Due to the ongoing COVID-19 pandemic, easyjet is planning to decrease its workforce by 30 percent. As compared to last year’s demands, the company is not expecting flight demand to return to normal till 2023.
easyJet’s plan to tackle COVID-19
Over the next few days, a consultation process will be introduced. easyJet is planning to fly 30 percent of its flights in the fourth quarter of the year, however, this could increase if demand rises. Johan Lundgren, easyJet chief executive, said: “We realise that these are very difficult times and we are having to consider very difficult decisions which will impact our people, but we want to protect as many jobs as we can for the long-term.”
He added: “We remain focused on doing what is right for the company and its long-term health and success, following the swift action we have taken over the last three months to meet the challenges of the virus. We want to ensure that we emerge from the pandemic and an even more competitive business than before so that easyJet can thrive in the future.”
Last week, the company said it would resume its flights from June 15th. The first schedule will consist mainly of domestic flying in the UK and France. According to the carrier, bookings on the first flights has been “encouraging”, although bookings for winter are “far ahead” of the equal point previous year.

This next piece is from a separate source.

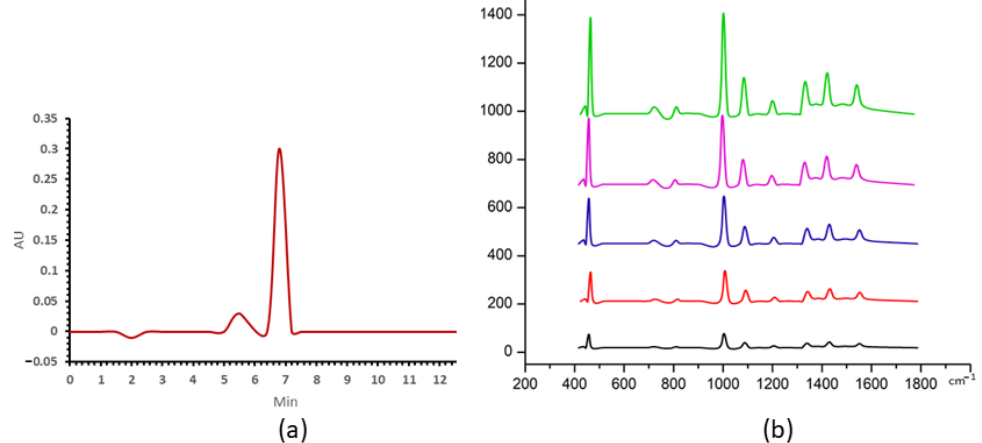
Figure 3. ( a ) The uric acid HPLC peak at concentration of 50 μ g/mL, ( b ) SERS spectra of uric acid for concentrations at 5, 10, 20, 25, 50 μ g/mL in black, red, blue, purple and green, respectively.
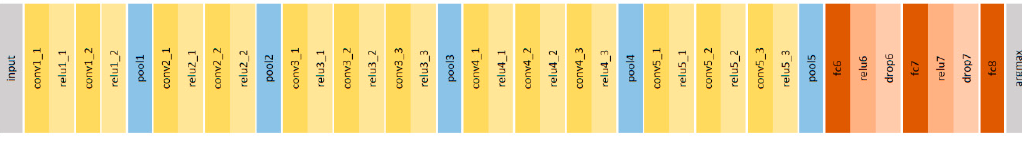
Figure 4. VGG16 feature extractor.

Moreover, the company hopes its range of flights in its year-end 2021 will be at the bottom end of last year’s announced targets, which is around 302 planes. Due to COVID-19, the expected range of aircraft predicted for the year-end 2021 decreased by 51.
For safety of both passengers and crew members, the company generated a range of new measures which needs to be followed strictly while traveling in flights.
Some of the measures are:
- Passengers, cabin and ground crew will be needed to wear masks.
- Advanced cleaning and disinfection of easyjet airplanes.
- Availability of disinfectant wipes and hand sanitiser in flight.
- Initially, no food services in flights.
These measures have been executed after a discussion with aviation authorities ICAO and EASA, and with the consideration of the government and medical advice.